----- Source document -----

Tate Etc

Why are we waiting? Roman Ondák

Last year Tate bought Roman Ondák’s Good Feelings in Good Times, which consists of a queue that can be staged at any time, and has already been “loaned” to an exhibition in Turkey.

In 1909, when Agner Krarup Erlang, an engineer working for the Copenhagen Telephone Exchange, penned what is now regarded by academics in the field as the founding paper of "queueing theory", it is fair to say he could never have foreseen its legacy in modelling today's sophisticated telecommunications networks. It would be even more dubious that he'd have anticipated his name being included in the first sentence of an article on a work of art. Yet Roman Ondák's Good Feelings in Good Times 2003, the first artwork that Tate owns with its materials noted bluntly as "people", is all about anticipation – and queueing. Shown first outside the Kölnischer Kunstverein in 2003 and adapted for last year's Frieze Art Fair in London, it consists of an orderly line of about six people – professional actors who nonchalantly feign spontaneously assembling and dispersing queues according to the artist's instructions. (Or, in my case, Tate employees joining three professional queuers for a display for those who had supported the institution's acquisitions at the fair.)

To passers-by or visitors, the queue is apparently anticipating something. Surely these people must be waiting in line for a thing worth waiting for? Are they expecting the opening of an anonymous door where the head of the line might have assembled? Should we join the queue? Are we – perish the thought – missing out on some fabulous opportunity, or a promotional giveaway? Should we ask?

----- Data excerpts -----

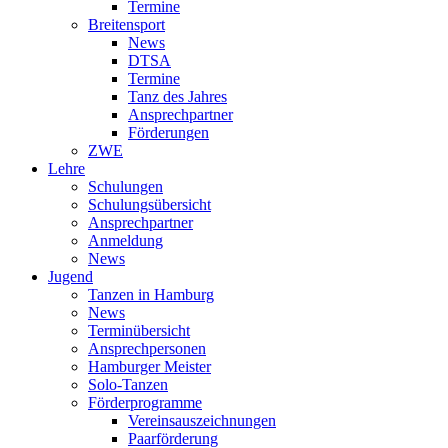
Termine
Breitensport
News
DTSA
Termine
Tanz des Jahres
Ansprechpartner
Förderungen
ZWE
Lehre
Schulungen
Schulungsübersicht
Ansprechpartner
Anmeldung
News
Jugend
Tanzen in Hamburg
News
Terminübersicht
Ansprechpersonen
Hamburger Meister
Solo-Tanzen
Förderprogramme
Vereinsauszeichnungen
Paarförderung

-----

Task goal
Repeat the Roman Ondák article between "Last year Tate" and "an exhibition in Turkey.", inclusive, switching "exhibition" to "show".

Solution for this exercise
Last year Tate bought Roman Ondák’s Good Feelings in Good Times, which consists of a queue that can be staged at any time, and has already been “loaned” to an show in Turkey.